Berliner Designer zeigen ihre Kollektionen zunehmend außerhalb des üblichen Saisonrhythmus. Damit wollen sie sich gegen die Beschleunigung der Modewelt zur Wehr setzen - und ihre Arbeit aufwerten.

Übernächtigt sehen sie aus, die Designer, wenn sie am Ende der Show kurz auf dem Laufsteg erscheinen und ins Publikum winken. Kein Wunder – es liegen Wochen mit wenig Schlaf, viel Kaffee und eilig verschlungener Pizza hinter ihnen.

Eine Modenschau auf die Beine zu stellen, bedeutet enorm viel Arbeit. Und es ist ja nicht nur die Show. Die Kollektion muss rechtzeitig fertiggestellt sein, Lookbooks müssen fotografiert und verschickt, Showrooms und Messen bespielt werden. Jungdesigner ohne Investor oder ererbtes Vermögen – also die meisten Berliner Designer – machen all das mit einem Mini-Team unbezahlter Praktikanten, da sie keine Löhne zahlen können.
______________________________
Auftrag 1 => Übersetze aus dem Text über Berliner Modedesigner den Satz „Eine Modenschau auf die Beine zu stellen, bedeutet enorm viel Arbeit.“ ins Englische.
Auftrag 2 => Nenne alles, was laut dem Text über Berliner Modedesigner die Wochen kennzeichnet, die hinter den Designern am Ende der Show liegen.
Die Einträge werden hier nicht gebraucht.
______________________________
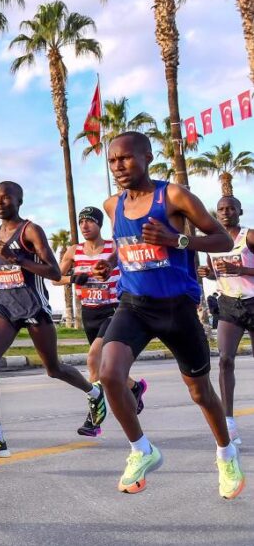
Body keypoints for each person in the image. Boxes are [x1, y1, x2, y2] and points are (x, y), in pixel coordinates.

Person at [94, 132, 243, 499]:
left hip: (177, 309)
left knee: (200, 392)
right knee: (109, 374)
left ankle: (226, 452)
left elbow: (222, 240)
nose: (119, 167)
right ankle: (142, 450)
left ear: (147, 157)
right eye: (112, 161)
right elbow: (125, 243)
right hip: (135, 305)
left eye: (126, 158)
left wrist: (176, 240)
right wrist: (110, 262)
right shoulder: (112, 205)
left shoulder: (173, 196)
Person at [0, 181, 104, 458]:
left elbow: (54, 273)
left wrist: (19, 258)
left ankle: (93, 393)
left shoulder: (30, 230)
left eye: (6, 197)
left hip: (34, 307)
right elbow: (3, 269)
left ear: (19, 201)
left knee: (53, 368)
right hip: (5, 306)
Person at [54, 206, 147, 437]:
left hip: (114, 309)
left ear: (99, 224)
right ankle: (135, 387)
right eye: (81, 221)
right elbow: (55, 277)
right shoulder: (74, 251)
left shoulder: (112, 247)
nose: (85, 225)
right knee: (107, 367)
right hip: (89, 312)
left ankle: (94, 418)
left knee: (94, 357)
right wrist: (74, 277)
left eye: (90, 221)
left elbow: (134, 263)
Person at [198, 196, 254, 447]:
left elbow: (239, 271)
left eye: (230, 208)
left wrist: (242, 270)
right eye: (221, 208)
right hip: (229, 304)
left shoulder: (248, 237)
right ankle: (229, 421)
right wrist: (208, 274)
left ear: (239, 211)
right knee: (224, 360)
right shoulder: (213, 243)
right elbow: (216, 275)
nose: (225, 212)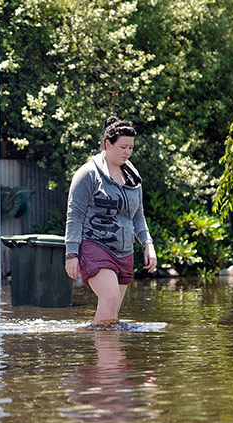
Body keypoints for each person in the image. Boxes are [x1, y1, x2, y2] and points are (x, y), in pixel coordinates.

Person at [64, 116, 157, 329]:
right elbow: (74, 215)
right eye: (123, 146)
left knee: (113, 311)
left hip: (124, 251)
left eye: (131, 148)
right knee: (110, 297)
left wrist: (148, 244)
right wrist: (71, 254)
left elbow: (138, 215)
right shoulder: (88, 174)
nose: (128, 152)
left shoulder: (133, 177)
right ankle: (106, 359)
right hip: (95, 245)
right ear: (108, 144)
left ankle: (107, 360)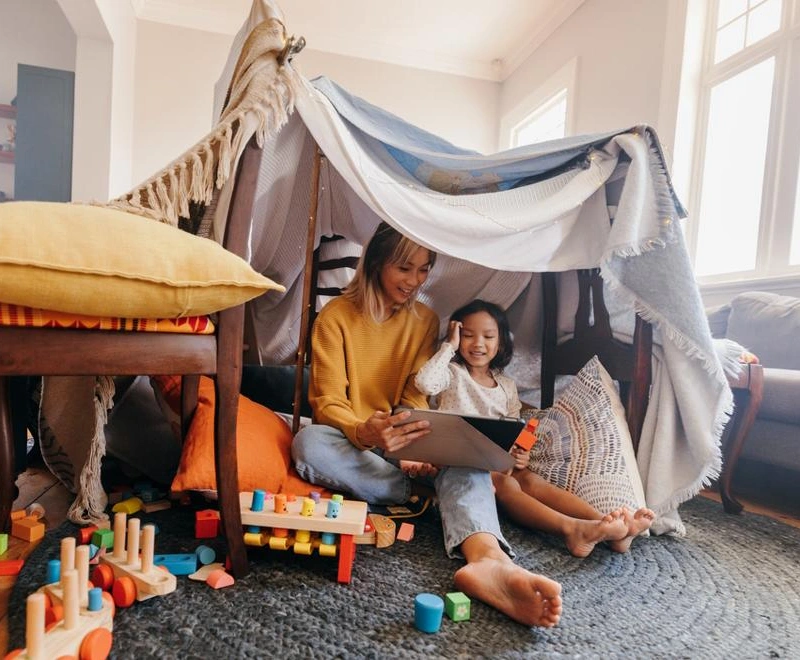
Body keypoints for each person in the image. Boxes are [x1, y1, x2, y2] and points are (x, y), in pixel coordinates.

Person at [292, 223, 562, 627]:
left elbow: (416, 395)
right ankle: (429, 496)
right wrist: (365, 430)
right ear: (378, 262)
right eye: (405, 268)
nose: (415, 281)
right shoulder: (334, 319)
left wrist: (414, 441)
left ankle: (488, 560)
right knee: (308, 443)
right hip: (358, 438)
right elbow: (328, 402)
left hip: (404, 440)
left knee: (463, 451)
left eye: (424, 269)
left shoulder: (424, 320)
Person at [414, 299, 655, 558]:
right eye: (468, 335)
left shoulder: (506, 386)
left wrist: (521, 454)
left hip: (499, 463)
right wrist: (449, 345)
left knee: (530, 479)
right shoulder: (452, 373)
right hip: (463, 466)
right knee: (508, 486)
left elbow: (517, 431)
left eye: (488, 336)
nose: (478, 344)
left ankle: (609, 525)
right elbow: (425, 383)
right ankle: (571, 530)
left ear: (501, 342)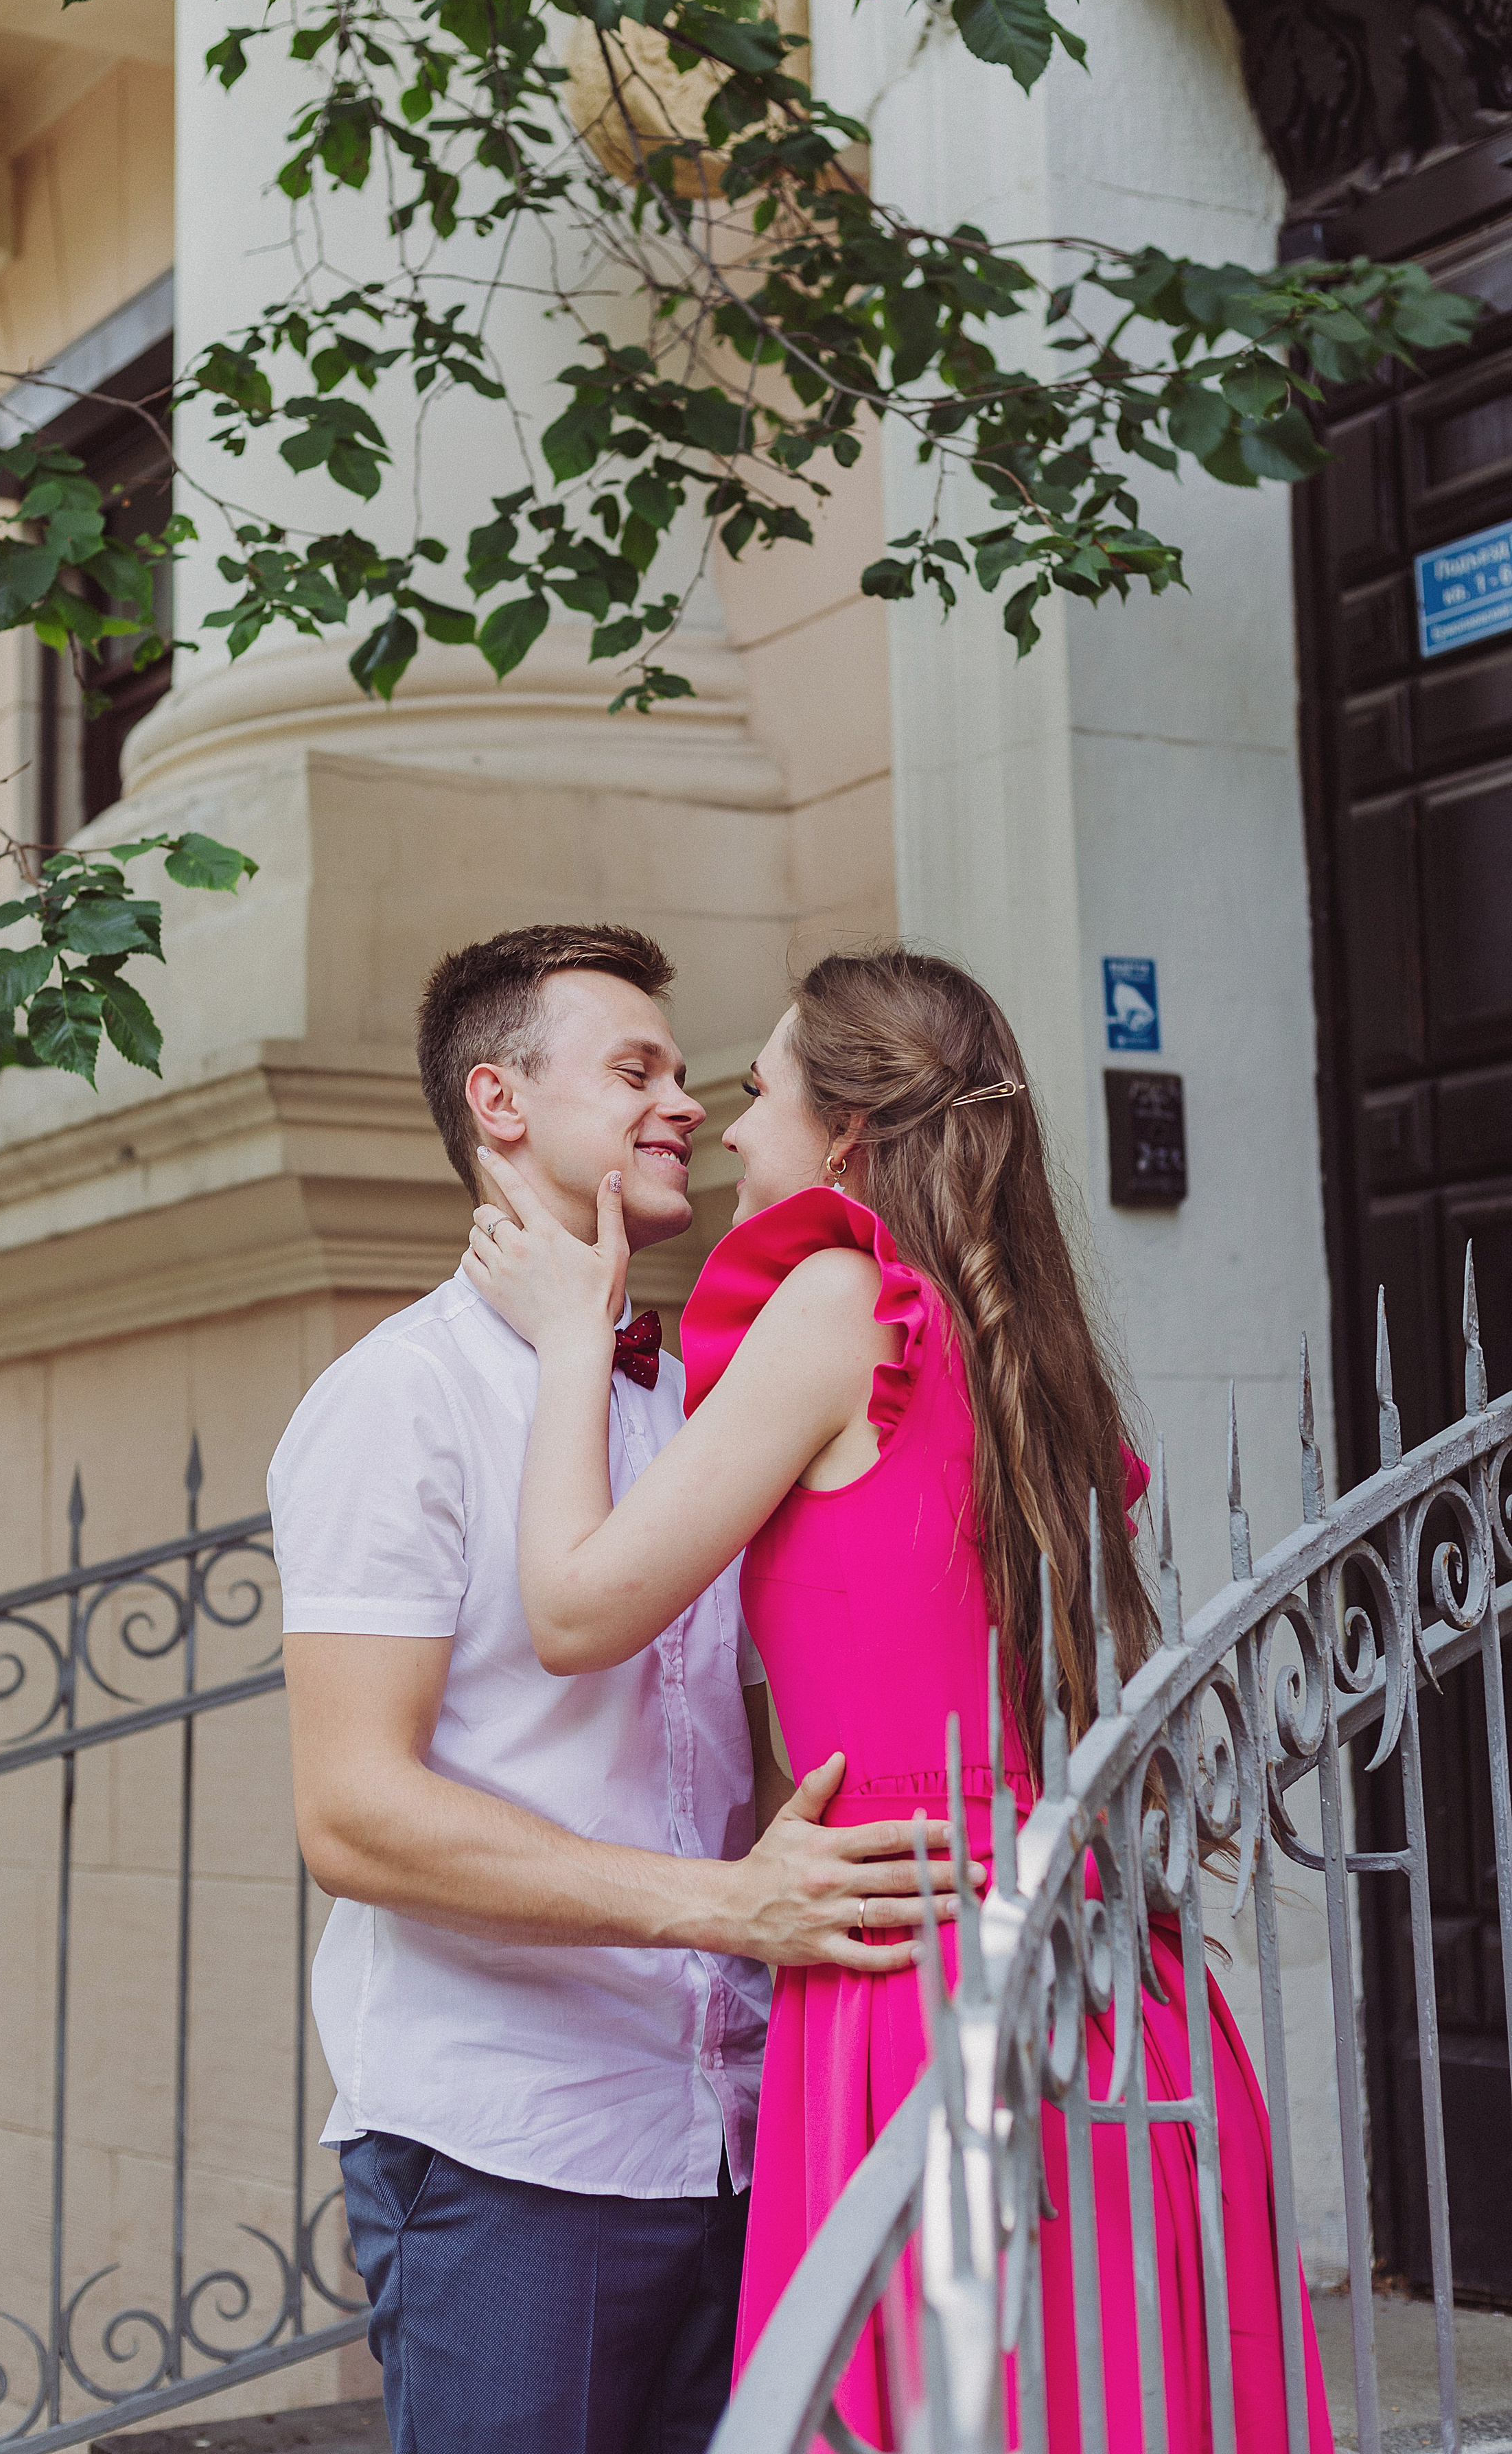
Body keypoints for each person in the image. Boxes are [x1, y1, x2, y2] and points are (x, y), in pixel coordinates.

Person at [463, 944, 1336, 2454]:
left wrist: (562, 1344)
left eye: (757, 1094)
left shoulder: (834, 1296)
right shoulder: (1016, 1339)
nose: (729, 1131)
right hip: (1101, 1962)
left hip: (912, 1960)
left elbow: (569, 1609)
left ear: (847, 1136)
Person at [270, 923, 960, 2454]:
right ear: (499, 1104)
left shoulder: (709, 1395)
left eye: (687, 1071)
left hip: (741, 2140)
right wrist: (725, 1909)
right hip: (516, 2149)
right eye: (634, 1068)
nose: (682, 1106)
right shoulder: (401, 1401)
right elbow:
______________________________
Antwortfeld 1 => Putting on a fashion show means an enormous amount of work.

Antwortfeld 2 =>
- wenig Schlaf
- viel Kaffee
- eilig verschlungene Pizza